TASK 1
From the article on the comedy festival cancellation below, copy the passage between "[in SNL voice]" and "year; Festival Season.", inclusive.
TASK 2
According to the article on the comedy festival cancellation below, what is the single happiest time of year for comedians?
TASK 3
Extend the article on the comedy festival cancellation below, beginning after its final sentence.

EXTRACT
· · · · · · ·

Tim Batt explains why the 2020 NZ Comedy Festival's cancellation due to coronavirus is so heartbreaking
?This afternoon it was announced by organisers that the 2020 NZ International Comedy Festival would be cancelled, due to concerns around the novel Covid-19 coronavirus. Comedian Tim Batt explains why this is not only financially, but emotionally devastating news.
[in SNL voice] Coming to you from beneath a glass of whiskey, it’s midday Wednesday! [desperately making saxophone noises through tears]
Choosing a career in comedy is stupid. In terms of logic, it probably sits between taking health advice from the leader of a cult who hates punctuation and investing in Sky TV. The road is paved with devastating reviews, disappointing audience numbers and an all-time low in physical health – and that’s a description of our single happiest time of year; Festival Season.

· · · · · · ·

ENTRIES SHOWN
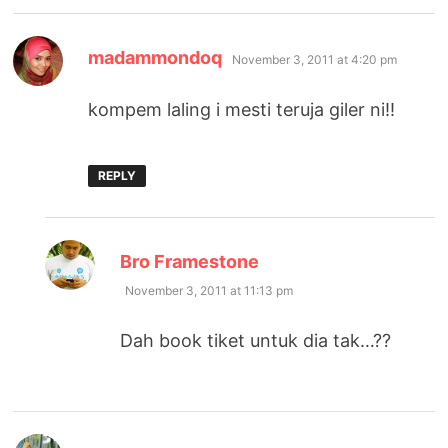
says:
madammondoq
November 3, 2011 at 4:20 pm
kompem laling i mesti teruja giler ni!!
REPLY
says:
Bro Framestone
November 3, 2011 at 11:13 pm
Dah book tiket untuk dia tak…??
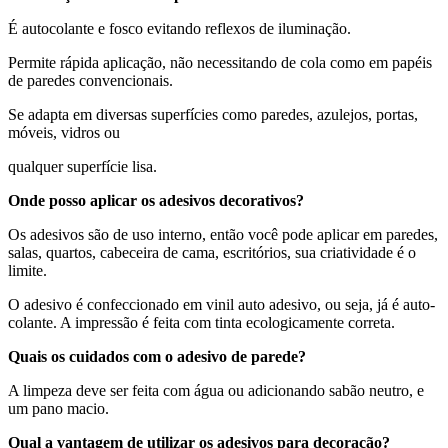
É autocolante e fosco evitando reflexos de iluminação.
Permite rápida aplicação, não necessitando de cola como em papéis
de paredes convencionais.
Se adapta em diversas superfícies como paredes, azulejos, portas,
móveis, vidros ou
qualquer superfície lisa.
Onde posso aplicar os adesivos decorativos?
Os adesivos são de uso interno, então você pode aplicar em paredes,
salas, quartos, cabeceira de cama, escritórios, sua criatividade é o
limite.
O adesivo é confeccionado em vinil auto adesivo, ou seja, já é auto-
colante. A impressão é feita com tinta ecologicamente correta.
Quais os cuidados com o adesivo de parede?
A limpeza deve ser feita com água ou adicionando sabão neutro, e
um pano macio.
Qual a vantagem de utilizar os adesivos para decoração?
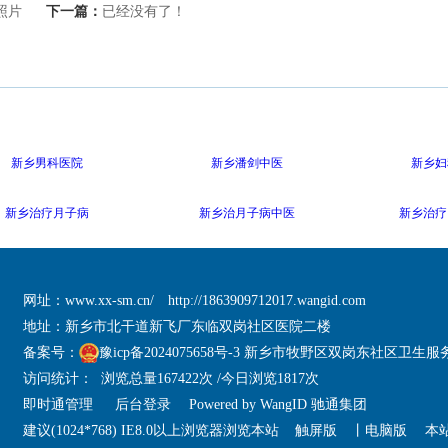
照片
下一篇：
已经没有了！
新乡男科医院
新乡潘剑中医
新乡妇
新乡治疗月子病
新乡治月子病中医
新乡治疗
网址：
www.xx-sm.cn/
http://1863909712017.wangid.com
地址：新乡市北干道新飞厂东临双岗社区医院二楼
备案号：
豫icp备2024075658号-3 新乡市牧野区双岗东社区卫生服
访问统计： 浏览总量167422次 /今日浏览1817次
即时通管理
后台登录
Powered by
WangID 驰通集团
建议(1024*768) IE8.0以上浏览器浏览本站
触屏版
丨
电脑版
本站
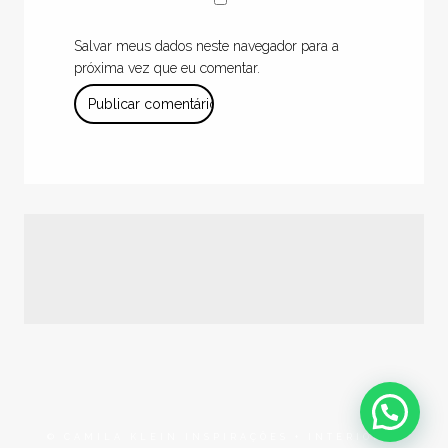
Salvar meus dados neste navegador para a
próxima vez que eu comentar.
© CAMILA KLEIN INSPIRAÇÕES + INTERIORES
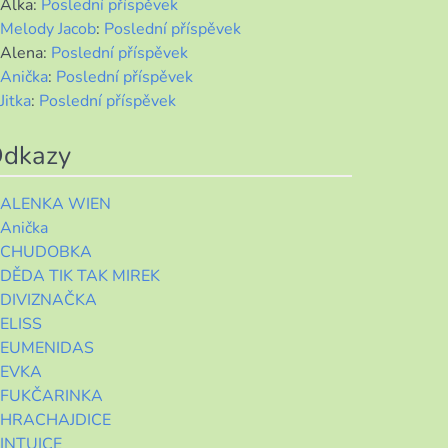
Alka
:
Poslední příspěvek
Melody Jacob
:
Poslední příspěvek
Alena
:
Poslední příspěvek
Anička
:
Poslední příspěvek
Jitka
:
Poslední příspěvek
dkazy
ALENKA WIEN
Anička
CHUDOBKA
DĚDA TIK TAK MIREK
DIVIZNAČKA
ELISS
EUMENIDAS
EVKA
FUKČARINKA
HRACHAJDICE
INTUICE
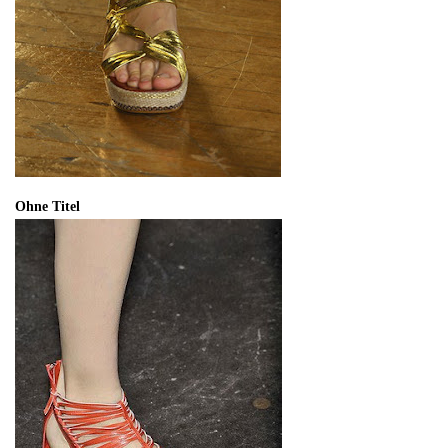
Ohne Titel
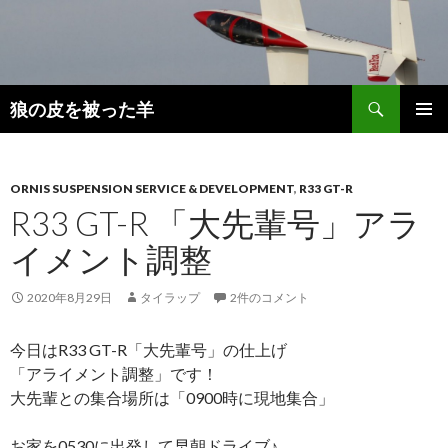
検
狼の皮を被った羊
索
コ
メインメ
ン
ニュー
テ
ン
ORNIS SUSPENSION SERVICE & DEVELOPMENT
,
R33 GT-R
ツ
R33 GT-R 「大先輩号」アラ
へ
イメント調整
移
動
2020年8月29日
タイラップ
2件のコメント
今日はR33 GT-R「大先輩号」の仕上げ
「アライメント調整」です！
大先輩との集合場所は「0900時に現地集合」
お家を0530に出発して早朝ドライブ♪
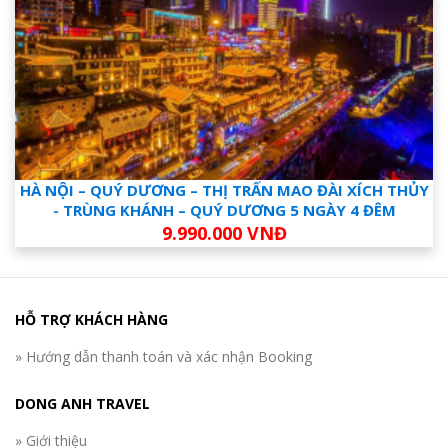
HÀ NỘI – QUÝ DƯƠNG – THỊ TRẤN MAO ĐÀI XÍCH THỦY
- TRÙNG KHÁNH – QUÝ DƯƠNG 5 NGÀY 4 ĐÊM
9.990.000 VNĐ
HỖ TRỢ KHÁCH HÀNG
» Hướng dẫn thanh toán và xác nhận Booking
DONG ANH TRAVEL
» Giới thiệu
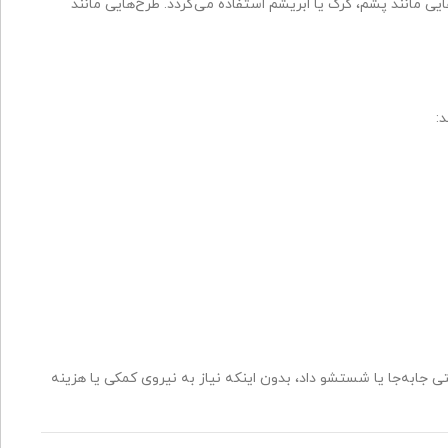
یی مانند پشم، کرک یا ابریشم استفاده می‌گردد. طرح‌هایی مانند
:
 جابه‌جا یا شستشو داد، بدون اینکه نیاز به نیروی کمکی یا هزینه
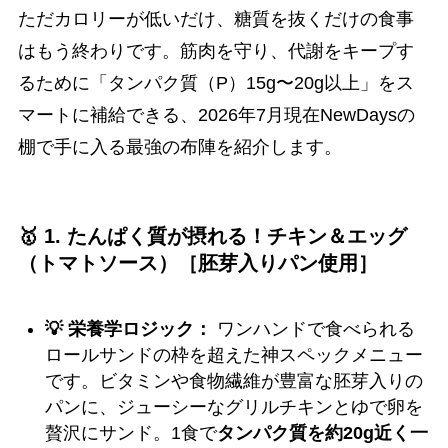
ただカロリーが低いだけ、糖質を抜くだけの食事
はもう終わりです。筋肉を守り、代謝をキープす
るために「タンパク質（P）15g〜20g以上」をス
マートに補給できる、2026年7月現在NewDaysの
棚で手に入る最強の布陣を紹介します。
🥇 1. たんぱく質が摂れる！チキン＆エッグ
（トマトソース）［胚芽入りパン使用］
💡 栄養学ロジック：
ワンハンドで食べられる
ロールサンドの枠を超えた神スペックメニュー
です。ビタミンや食物繊維が豊富な胚芽入りの
パンに、ジューシーなグリルチキンとゆで卵を
贅沢にサンド。1食で
タンパク質を約20g近く一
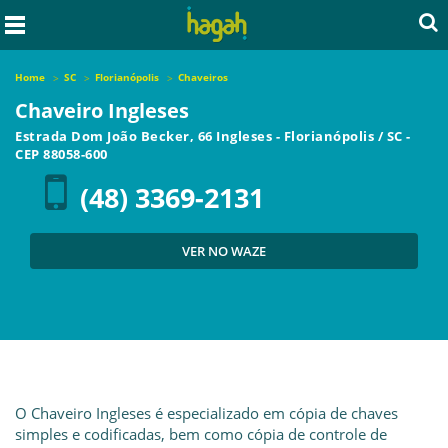
Home
SC
Florianópolis
Chaveiros
Chaveiro Ingleses
Estrada Dom João Becker, 66 Ingleses
-
Florianópolis
/
SC
-
CEP
88058-600
(48) 3369-2131
VER NO WAZE
O Chaveiro Ingleses é especializado em cópia de chaves
simples e codificadas, bem como cópia de controle de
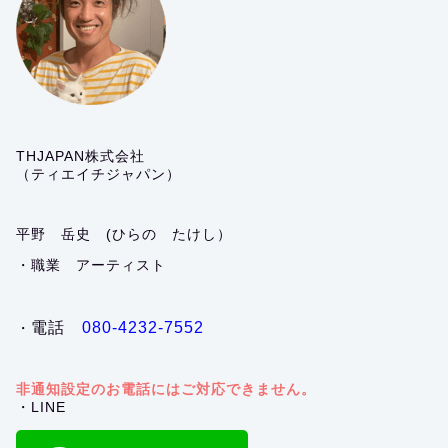
THJAPAN株式会社
（ティエイチジャパン）
平野 岳史 (ひらの たけし）
・職業 アーティスト
電話
080-4232-7552
・
非通知設定のお電話にはご対応できません。
・LINE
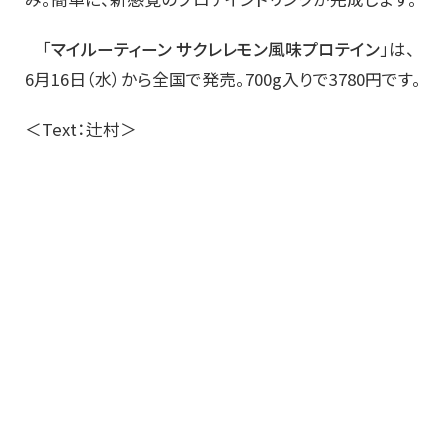
「
マイルーティーン サクレレモン風味プロテイン
」は、
6月16日（水）から全国で発売。700g入りで3780円です。
＜Text：辻村＞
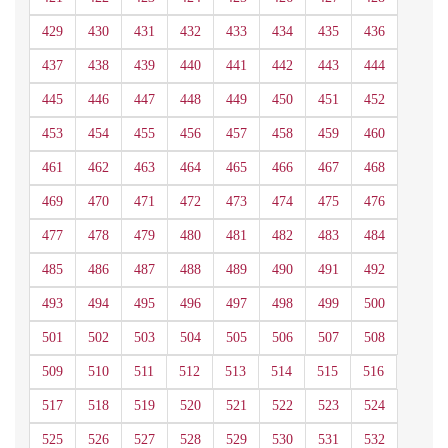
429
430
431
432
433
434
435
436
437
438
439
440
441
442
443
444
445
446
447
448
449
450
451
452
453
454
455
456
457
458
459
460
461
462
463
464
465
466
467
468
469
470
471
472
473
474
475
476
477
478
479
480
481
482
483
484
485
486
487
488
489
490
491
492
493
494
495
496
497
498
499
500
501
502
503
504
505
506
507
508
509
510
511
512
513
514
515
516
517
518
519
520
521
522
523
524
525
526
527
528
529
530
531
532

· · · · · · ·

WRITTEN REPLY 1
[in SNL voice] Coming to you from beneath a glass of whiskey, it’s midday Wednesday! [desperately making saxophone noises through tears]
Choosing a career in comedy is stupid. In terms of logic, it probably sits between taking health advice from the leader of a cult who hates punctuation and investing in Sky TV. The road is paved with devastating reviews, disappointing audience numbers and an all-time low in physical health – and that’s a description of our single happiest time of year; Festival Season.

WRITTEN REPLY 2
Festival Season.

WRITTEN REPLY 3
For comedians, the festival process starts in October – a full seven months before the NZ International Comedy Festival, which is in May. Famed more for our humourous takes on human genitals than our paperwork/planning skills, we try to pull it together and nervously submit lengthy applications before the deadline for consideration to the NZ fest. Shortly thereafter, we submit again to Melbourne and Sydney, and then again for those performing at the Edinburgh Fringe.
Over the following months, we perform dozens of gigs to fives of audience goers and are sometimes rewarded with upwards of an entire free beer (nothing crafty mind you, green bottles only). We work on our shit new material about dating apps and Kiwi celebrities that will eventually wind up in our polished and not shit festival shows that Kiwi punters get to enjoy in May.
We pay professional photographers for embarrassing photoshoots, take their great images along with a cheque to designers who make our posters, pay incredible amounts of money to advertise the shows and then crack open a beer as we watch our bank accounts go further into red. We pay for festival registrations, flights, accomodation, venue fees and technical staff who run our show, while now searching for a bottle of cut price vodka we’re sure was in the cupboard.
Usually, we then perform our festival seasons. It’s a stressful, drunken, emotional, amazing comedy Christmas. We hang out with comedy friends from near and far, perform our hearts out night after night for weeks, lose our voices and croak to the finish line. All the while we slowly watch our ticket sales (hopefully) overtake our outlay.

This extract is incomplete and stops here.